When every aspect of signal quality is important, system development costs can greatly exceed those of the equipment. Rather than building everything from scratch, choose a signal conditioning system that provides dedicated differential amplifiers, independently-regulated excitation on every signal, isolation of signal and converter grounds, independent converters on every channel, self-calibration, and a mix of digital and analog filtering for optimized signal quality (Figure 3).

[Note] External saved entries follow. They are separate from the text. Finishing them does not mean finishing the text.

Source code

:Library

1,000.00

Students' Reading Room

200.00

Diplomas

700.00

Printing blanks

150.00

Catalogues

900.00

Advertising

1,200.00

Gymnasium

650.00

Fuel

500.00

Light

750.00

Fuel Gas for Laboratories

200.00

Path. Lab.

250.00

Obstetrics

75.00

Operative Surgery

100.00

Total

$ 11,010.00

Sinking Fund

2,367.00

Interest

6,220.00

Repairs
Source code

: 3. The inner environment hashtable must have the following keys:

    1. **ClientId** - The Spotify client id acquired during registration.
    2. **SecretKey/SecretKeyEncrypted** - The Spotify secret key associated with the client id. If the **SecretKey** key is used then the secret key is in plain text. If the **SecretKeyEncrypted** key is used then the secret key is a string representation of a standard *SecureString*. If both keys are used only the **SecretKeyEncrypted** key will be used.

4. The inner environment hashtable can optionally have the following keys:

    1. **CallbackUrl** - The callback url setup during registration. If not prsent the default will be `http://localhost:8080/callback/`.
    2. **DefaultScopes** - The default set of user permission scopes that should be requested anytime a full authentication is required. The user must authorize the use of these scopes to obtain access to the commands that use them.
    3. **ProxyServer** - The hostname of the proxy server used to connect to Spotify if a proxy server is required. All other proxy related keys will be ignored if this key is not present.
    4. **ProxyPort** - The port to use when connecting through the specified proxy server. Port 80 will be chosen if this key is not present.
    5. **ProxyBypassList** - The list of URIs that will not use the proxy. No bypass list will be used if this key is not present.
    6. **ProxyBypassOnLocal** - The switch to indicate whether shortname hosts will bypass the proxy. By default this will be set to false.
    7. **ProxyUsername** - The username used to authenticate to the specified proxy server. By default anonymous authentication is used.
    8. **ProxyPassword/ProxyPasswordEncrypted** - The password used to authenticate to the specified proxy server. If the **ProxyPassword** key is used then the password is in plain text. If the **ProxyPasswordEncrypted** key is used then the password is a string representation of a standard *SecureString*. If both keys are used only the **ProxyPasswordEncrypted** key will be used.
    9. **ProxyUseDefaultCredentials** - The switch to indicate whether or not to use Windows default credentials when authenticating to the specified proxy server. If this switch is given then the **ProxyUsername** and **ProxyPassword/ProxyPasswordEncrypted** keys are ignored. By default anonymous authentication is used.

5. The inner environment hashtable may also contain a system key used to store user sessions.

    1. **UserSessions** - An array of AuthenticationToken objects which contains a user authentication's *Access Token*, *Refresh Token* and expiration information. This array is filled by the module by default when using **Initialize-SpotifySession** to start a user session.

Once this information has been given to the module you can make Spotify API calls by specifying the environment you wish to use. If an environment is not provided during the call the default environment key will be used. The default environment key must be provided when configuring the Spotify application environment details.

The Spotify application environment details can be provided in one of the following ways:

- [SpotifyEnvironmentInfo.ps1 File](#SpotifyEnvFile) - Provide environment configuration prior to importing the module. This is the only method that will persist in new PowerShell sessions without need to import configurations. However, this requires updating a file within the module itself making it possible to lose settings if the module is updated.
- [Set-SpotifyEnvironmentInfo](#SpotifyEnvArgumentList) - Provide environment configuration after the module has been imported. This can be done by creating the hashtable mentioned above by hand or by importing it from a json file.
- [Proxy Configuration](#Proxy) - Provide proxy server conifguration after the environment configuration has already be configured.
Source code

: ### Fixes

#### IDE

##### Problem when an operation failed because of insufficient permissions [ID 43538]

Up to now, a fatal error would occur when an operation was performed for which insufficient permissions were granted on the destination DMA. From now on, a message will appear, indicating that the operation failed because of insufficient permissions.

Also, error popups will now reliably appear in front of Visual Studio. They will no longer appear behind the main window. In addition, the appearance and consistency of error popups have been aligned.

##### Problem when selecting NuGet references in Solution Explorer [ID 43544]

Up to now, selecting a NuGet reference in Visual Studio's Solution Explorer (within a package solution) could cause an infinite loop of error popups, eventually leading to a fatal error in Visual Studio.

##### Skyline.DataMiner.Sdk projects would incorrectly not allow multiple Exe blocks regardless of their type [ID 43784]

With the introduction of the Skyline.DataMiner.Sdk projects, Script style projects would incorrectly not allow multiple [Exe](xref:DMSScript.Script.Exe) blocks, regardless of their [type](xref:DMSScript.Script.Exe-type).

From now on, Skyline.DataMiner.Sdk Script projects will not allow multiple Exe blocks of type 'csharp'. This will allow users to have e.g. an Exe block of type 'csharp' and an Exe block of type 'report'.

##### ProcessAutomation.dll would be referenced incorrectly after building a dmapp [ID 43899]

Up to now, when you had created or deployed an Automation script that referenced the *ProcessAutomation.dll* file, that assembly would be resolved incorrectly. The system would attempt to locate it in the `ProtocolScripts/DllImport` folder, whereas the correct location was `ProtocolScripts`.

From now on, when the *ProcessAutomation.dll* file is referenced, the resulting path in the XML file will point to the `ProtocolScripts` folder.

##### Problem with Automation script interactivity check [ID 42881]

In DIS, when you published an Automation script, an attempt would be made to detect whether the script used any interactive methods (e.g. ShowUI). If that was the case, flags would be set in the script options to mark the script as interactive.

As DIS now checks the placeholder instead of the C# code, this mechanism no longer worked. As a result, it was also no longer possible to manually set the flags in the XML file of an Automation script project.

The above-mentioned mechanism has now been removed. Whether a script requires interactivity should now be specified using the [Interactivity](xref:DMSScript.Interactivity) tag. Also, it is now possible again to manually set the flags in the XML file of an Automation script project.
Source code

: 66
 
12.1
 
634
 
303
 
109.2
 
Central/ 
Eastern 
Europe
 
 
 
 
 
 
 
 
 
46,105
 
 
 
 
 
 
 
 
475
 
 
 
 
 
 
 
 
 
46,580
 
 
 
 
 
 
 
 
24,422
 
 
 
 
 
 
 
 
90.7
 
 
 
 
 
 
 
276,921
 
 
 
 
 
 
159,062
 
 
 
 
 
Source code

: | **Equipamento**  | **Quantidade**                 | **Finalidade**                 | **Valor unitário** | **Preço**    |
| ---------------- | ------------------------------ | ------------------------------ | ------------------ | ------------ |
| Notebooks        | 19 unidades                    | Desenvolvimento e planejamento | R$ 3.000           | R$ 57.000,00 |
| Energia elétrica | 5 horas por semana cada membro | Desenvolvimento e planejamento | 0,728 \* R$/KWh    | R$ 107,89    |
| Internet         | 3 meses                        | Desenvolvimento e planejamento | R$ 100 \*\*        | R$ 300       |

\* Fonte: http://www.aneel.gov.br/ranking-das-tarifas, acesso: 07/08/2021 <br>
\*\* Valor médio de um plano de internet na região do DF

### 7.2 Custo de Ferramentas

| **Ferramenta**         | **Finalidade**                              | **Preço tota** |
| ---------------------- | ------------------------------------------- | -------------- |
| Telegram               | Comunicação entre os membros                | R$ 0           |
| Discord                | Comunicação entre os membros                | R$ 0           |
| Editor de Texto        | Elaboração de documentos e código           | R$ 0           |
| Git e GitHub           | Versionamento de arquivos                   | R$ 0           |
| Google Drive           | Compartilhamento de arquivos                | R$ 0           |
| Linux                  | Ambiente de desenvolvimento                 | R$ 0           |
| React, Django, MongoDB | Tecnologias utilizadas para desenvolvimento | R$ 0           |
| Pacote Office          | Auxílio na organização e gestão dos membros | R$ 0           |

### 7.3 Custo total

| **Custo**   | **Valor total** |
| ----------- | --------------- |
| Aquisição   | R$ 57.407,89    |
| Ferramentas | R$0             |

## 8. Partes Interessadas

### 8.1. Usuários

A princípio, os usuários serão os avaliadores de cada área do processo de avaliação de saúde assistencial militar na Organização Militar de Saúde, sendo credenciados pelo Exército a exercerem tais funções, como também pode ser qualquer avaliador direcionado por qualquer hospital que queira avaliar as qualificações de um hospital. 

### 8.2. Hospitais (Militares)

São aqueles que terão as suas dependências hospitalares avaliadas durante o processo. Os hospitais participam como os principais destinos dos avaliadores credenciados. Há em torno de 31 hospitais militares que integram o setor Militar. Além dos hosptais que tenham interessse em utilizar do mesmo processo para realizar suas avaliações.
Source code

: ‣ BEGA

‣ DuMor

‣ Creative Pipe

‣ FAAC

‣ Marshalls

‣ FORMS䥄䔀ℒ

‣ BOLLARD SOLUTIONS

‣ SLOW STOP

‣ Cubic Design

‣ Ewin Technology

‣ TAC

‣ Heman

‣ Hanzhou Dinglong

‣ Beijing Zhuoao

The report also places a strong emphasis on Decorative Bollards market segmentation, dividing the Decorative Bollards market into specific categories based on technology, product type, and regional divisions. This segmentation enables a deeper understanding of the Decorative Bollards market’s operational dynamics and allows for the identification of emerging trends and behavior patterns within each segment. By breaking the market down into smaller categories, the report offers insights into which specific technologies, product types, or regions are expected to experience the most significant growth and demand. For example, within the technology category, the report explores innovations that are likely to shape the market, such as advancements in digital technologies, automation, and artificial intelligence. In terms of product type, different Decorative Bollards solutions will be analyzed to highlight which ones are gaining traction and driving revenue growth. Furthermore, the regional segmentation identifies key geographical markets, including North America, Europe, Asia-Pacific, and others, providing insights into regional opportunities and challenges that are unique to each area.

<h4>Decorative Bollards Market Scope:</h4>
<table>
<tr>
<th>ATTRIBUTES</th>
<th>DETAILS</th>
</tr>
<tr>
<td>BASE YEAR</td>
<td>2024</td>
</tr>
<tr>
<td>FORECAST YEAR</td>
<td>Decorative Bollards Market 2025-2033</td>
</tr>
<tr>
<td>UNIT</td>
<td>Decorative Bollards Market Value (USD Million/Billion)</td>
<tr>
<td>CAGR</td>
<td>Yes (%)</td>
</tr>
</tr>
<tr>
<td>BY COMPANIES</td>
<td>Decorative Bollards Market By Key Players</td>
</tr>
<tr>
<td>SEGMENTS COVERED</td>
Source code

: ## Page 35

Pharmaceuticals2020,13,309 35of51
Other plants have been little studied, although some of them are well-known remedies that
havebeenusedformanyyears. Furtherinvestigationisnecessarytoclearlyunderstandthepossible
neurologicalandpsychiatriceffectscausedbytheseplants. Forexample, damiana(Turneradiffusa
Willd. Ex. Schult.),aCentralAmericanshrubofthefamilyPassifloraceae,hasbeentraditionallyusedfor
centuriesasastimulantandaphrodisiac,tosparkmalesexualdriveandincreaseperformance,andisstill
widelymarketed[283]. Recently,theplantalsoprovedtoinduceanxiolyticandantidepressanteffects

Figure 3. Signal Conditioning System

Summary

  • Start with a realistic assessment of needs. What information is needed? What error tolerance is accepted?
  • Consider the sources of corrupting noise. Apply countermeasures to address likely problems.
  • Right-size your acquisition equipment. Neither over-specify nor waste money on underpowered equipment that can't deliver needed performance.
  • Apply relatively simple and inexpensive signal quality measures such as differential signals and protecting your cables first.
  • Use processing as part of signal capture to reduce bulk data to clean information.
  • Follow the accuracy guidelines given in the sidebar.

About the Author
Larry Trammell is a senior software engineer at Microstar Laboratories. He joined the company in 1992. Mr. Trammell received a B.S.E.E. from Washington State University and an M.S.E.E. from Oregon State University. Microstar Laboratories, 2265 116th Ave. N.E., Bellevue, WA 98004, e-mail: [email protected]

Up to 10 Bits (0.1% Error) and Low Bandwidths
Minimal caution unless there are obvious hazards. Go cheap and save money.

10 to 12 Bits (0.025% Error) to Moderate Bandwidths
Take some care to protect and terminate signals. Single-ended signals usually are sufficient with grounded separator lines. Avoid known noise sources.

12 to 14 Bits (0.005% Error) to Moderately High Bandwidths
Watch termination, signal grounding, and regulation. Use differential signals if possible. Shield cable bundles from noise sources.

14 to 16 Bits (0.002% Error) With Moderate to High Bandwidths
Be careful in general. Use differential signals. Boost signal strength as close as possible to the source. Be rigorous about shielding. Regulate sensor excitation carefully to avoid introducing noise. Anticipate possible conversion rate reductions to allow converters to settle to full accuracy.